Eurobasket 2015: dwie wygrane i nie pompujmy balonika

polska noc2Za nami dwa – ważne – mecze polskiej reprezentacji podczas Mistrzostw Europy. Dwa, wygrane – przez niektórych zgodnie z oczekiwaniami, dla innych zgodnie z planem minimum. Plan minimum zakłada(ł) wyjście z grupy i nawiązanie choćby do polskiego Eurobasketu, 2009 roku, kiedy ogrywaliśmy Bułgarię oraz Litwę. Po dwóch meczach, granych przez naszą kadrę – falowo – zostajemy w dobrych nastrojach i optymistycznych, ale przez spotkaniami z najtrudniejszymi w grupie rywalami. Zostają nam kolejne mecze z Francją, Izraelem oraz Finlandią, które zadecydują o miejscu w grupie oraz potencjalnym rywalu z jeszcze silniejszej grupy (w której grają Serbowie, Hiszpanie, Niemcy, Turcy oraz Włosi).

Obiecałem sobie, że po pierwszym – wygranym z trudem – spotkaniu z Bośnią i Hercegowiną nie będę zabierał głosu. Po pierwsze trema zawodników, po drugie demony z poprzednich Eurobasketów, po trzecie rywal, którego trzeba było pokonać by marzyć o szansach na wyjście z grupy.
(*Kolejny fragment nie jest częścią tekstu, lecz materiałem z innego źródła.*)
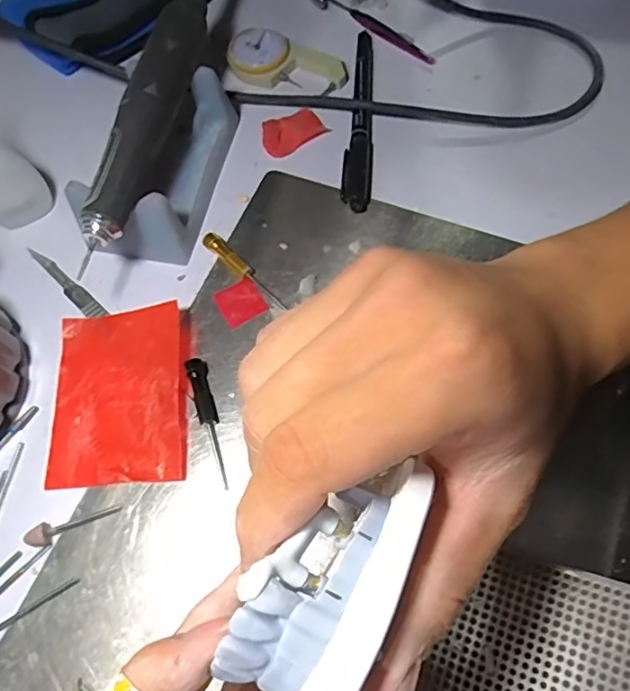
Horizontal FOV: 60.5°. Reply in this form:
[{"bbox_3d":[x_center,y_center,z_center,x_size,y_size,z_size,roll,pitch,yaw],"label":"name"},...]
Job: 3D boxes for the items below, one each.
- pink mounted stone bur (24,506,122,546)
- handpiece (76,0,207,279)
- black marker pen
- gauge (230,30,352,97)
[{"bbox_3d":[-0.106,0.078,0.238,0.040,0.006,0.009,-19,66,-5],"label":"pink mounted stone bur"},{"bbox_3d":[-0.082,-0.133,0.281,0.023,0.023,0.199,7,67,6],"label":"handpiece"},{"bbox_3d":[0.028,-0.140,0.323,0.016,0.009,0.142,4,66,5],"label":"black marker pen"},{"bbox_3d":[-0.017,-0.180,0.343,0.076,0.012,0.039,20,69,12],"label":"gauge"}]

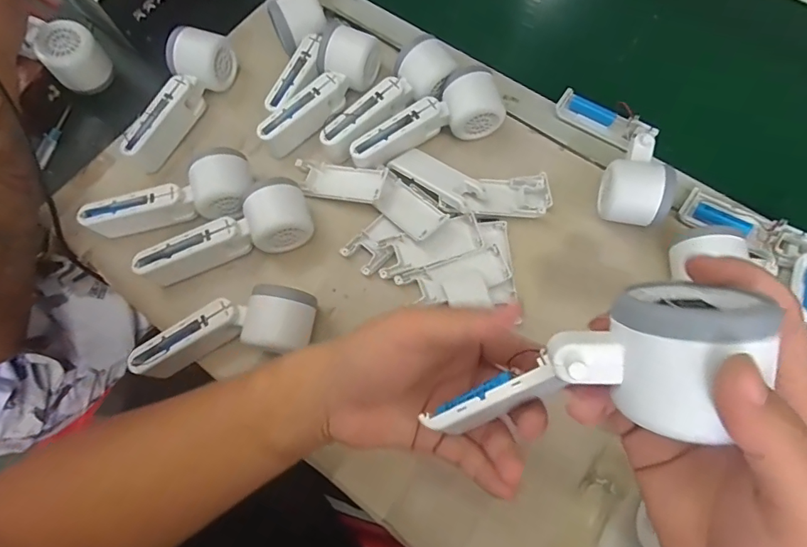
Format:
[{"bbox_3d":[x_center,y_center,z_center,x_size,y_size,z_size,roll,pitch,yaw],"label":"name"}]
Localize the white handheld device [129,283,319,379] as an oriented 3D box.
[{"bbox_3d":[-0.160,0.054,0.409,0.163,0.051,0.061,-10,70,-1],"label":"white handheld device"}]

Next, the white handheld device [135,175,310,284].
[{"bbox_3d":[-0.171,-0.038,0.438,0.164,0.056,0.060,-20,71,-5],"label":"white handheld device"}]

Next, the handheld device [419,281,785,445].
[{"bbox_3d":[0.083,0.051,0.211,0.052,0.150,0.058,4,64,-41],"label":"handheld device"}]

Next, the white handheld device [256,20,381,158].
[{"bbox_3d":[-0.087,-0.191,0.472,0.051,0.052,0.158,34,75,13],"label":"white handheld device"}]

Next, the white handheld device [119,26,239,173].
[{"bbox_3d":[-0.246,-0.190,0.491,0.054,0.058,0.156,20,72,9],"label":"white handheld device"}]

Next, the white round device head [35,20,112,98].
[{"bbox_3d":[-0.359,-0.236,0.498,0.057,0.060,0.045,-42,74,-12],"label":"white round device head"}]

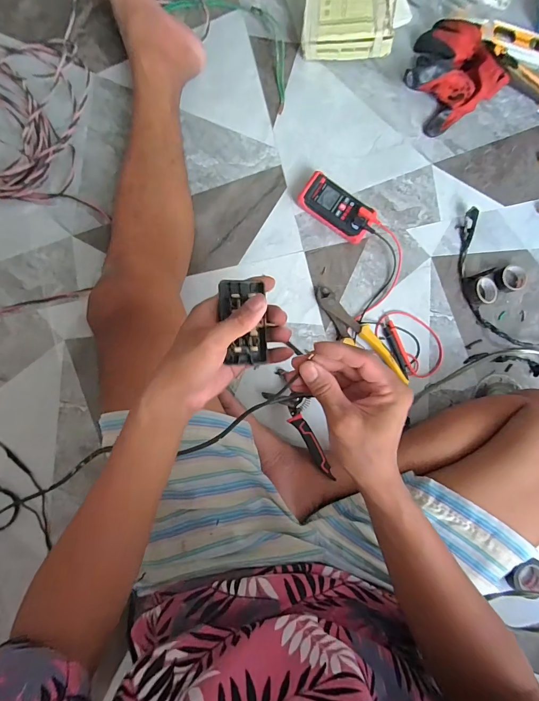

Cel był jasny, wygrać, nie ważne w jakim stylu i jaką różnicą punktów (choć rzuty wolne to element w którym nie powinniśmy szwankować!). Nie powtórzyć meczu z Gruzją, kiedy dwa lata wcześniej „spaliliśmy się” po pierwszy spotkaniu, pod kierunkiem Dirka Bauermanna , a w meczu numer dwa, myśleliśmy już o pakowaniu walizek…

Pozytywami po meczu z Bośnią nazwałbym „small-ballowe” granie z drugiej kwarty, które przyniosło nam zwycięstwo. Świetne momenty gry Adama Waczyńskiego (nabrał ogromnej pewności siebie podczas występów w lidze hiszpańskiej, zdobywał punkty w ważnych momentach) oraz energia wnoszona przez Mateusza Ponitkę (cały czas zastanawiam się czy powrót do ligi polskiej dobrze na niego wpłynie?) . Naszym mankamentem, pozostaje po dwóch meczach tzw. „falowe granie” oraz przestoje w ataku. Przy konfrontacji z najlepszymi , takie rzeczy nie mogą mieć miejsca (oczywiście, jeśli marzymy o dobrym wyniku).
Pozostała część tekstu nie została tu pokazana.